Deutsches „Rat Pack“ startet Swing-Tournee

Hamburg (dpa) - Let's swing: Mit Unterstützung von Kabarettist Michael Mittermeier und einer pompösen Big Band drehen die Sänger Xavier Naidoo, Rea Garvey und Sasha am Rad der Musikgeschichte und verwandeln sich in ein swingendes, witzelndes Ensemble von Format.

Soul-Größe Xavier Naidoo, Singer-Songwriter Rea Garvey und Popsänger Sasha hatten am Sonntagabend in Hamburg die Turnschuhe zu Hause gelassen und dunkle Smokings mit Fliege aus dem Kleiderschrank geholt, um als swingendes Ensemble alte Klassiker wiederzubeleben. Mit Unterstützung einer zwölfköpfigen Big Band swingten und steppten sie fast drei Stunden durch den Abend und übten sich im kabarettistischen Schlagabtausch, den besonders Comedian Michael Mittermeier mit scharfen Pointen unterfütterte.

Der Deutschland-Auftakt von „Alive and Swingin'“ im ausverkauften Hamburger Congress Center galt als Hommage an das „Rat Pack“ der 50er und 60er Jahre, das vor allem in der Besetzung aus Frank Sinatra, Dean Martin, Sammy Davis Jr. und Joey Bishop durch mehrere Shows in Las Vegas bekannt wurde. Als das „Rat Pack“ 1955 um den Schauspieler Humphrey Bogart herum entstand, war es nicht mehr als ein sich regelmäßig treffender Kreis aus guten Freunden und trinkfesten Entertainern. Besonders die Boulevardpresse interessierte sich für die prominente Clique, die mit ihrem unangepassten Lebensstil, Schabernack und durchzechten Nächten ein Gefühl der Sorglosigkeit vermitteln konnte, was gerade in den Zeiten des Kalten Kriegs als Mittel gegen Angst und Pessimismus zu wirken schien.

Doch erst im Jahr 1957 entwickelte sich das Ensemble in neuer Besetzung auch auf der Bühne zu einem echten Publikumsmagneten. Die Abende mit Sinatra, Martin, Davis Jr. und Bishop galten als Essenz der Coolness, der guten Musik und des intelligenten Humors. Menschen sollen in den frühen 1960er Jahren in Autos und Hotellobbys genächtigt haben, um eine der Shows im „Sands Hotel“ in Las Vegas zu erleben, wo die Gruppe in wechselnder Besetzung gastierte.

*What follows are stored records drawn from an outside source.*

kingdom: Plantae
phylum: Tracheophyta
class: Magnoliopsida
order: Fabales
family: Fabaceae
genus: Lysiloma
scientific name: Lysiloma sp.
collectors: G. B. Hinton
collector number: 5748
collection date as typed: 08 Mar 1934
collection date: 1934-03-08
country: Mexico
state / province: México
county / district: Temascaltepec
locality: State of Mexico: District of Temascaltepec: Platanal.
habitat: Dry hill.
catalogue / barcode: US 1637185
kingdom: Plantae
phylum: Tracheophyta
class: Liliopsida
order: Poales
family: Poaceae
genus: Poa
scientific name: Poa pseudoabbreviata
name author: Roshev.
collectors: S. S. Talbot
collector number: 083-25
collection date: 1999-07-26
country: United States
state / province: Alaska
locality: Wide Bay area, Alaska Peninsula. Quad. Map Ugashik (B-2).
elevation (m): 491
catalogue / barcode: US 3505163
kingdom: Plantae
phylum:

Häufig wurden die Abende in Anspielung an die Treffen zwischen US-Präsident John F. Kennedy und Russlands Regierungschef Nikita Chruschtschow nur noch als „The Summit“, als Gipfeltreffen des amerikanischen Showbusiness bezeichnet.

Dass der Humor solch einer „Rattenbande“ dabei nicht selten auf Kosten des Publikums ging, brachte schon der damals zu Gast geladene Entertainer Johnny Carson in einer Vorstellung auf den Punkt, als er nach einem Swing-Stück in den brausenden Applaus hinein sagte: „Wir alle danken Ihnen, aber den Spaß hatten wir.“ Diese Lektion hatte auch Michael Mittermeier gelernt und brachte die Lacher mit scharfzüngigen, teils derben Witzen über Hamburg, Hürden beim Liebesspiel und die hohe Politik schnell auf seine Seite.

Recht lässig und smart gaben sich dagegen seine drei Gegenspieler. Während Mittermeier wild gestikulierend über die Bühne stapfte und das Publikum mit Pointen befeuerte, lehnten Xavier, Rea und Sasha an einem weißen Bartresen, mixten Getränke und frotzelten über den aufgebrachten Comedian. Erst verwehrten sie ihm ein eigenes musikalisches Stück, doch in der zweiten Hälfte der Show durfte auch Mittermeier sich am Country-Titel „Ring of Fire“ versuchen, der ihm prompt den Beifall der 3000 Besucher einbrachte. Spätestens als die Sänger gegenseitig ihre Hits interpretierten und als Zugabe den Klassiker „My Way“ anstimmten, hielt es keinen Zuschauer mehr auf seinem Platz.

Auch wenn etwas mehr spontaner Humor dem feststehenden Programm gut getan hätte: Der schnelle Wechsel zwischen klassischen Swing-Nummern und passenden Gags überzeugte die Hamburger, die zwischen den Sitzreihen zur Musik tanzten und die gelungene Mischung aus Swing und Humor mit stürmischem Beifall belohnten.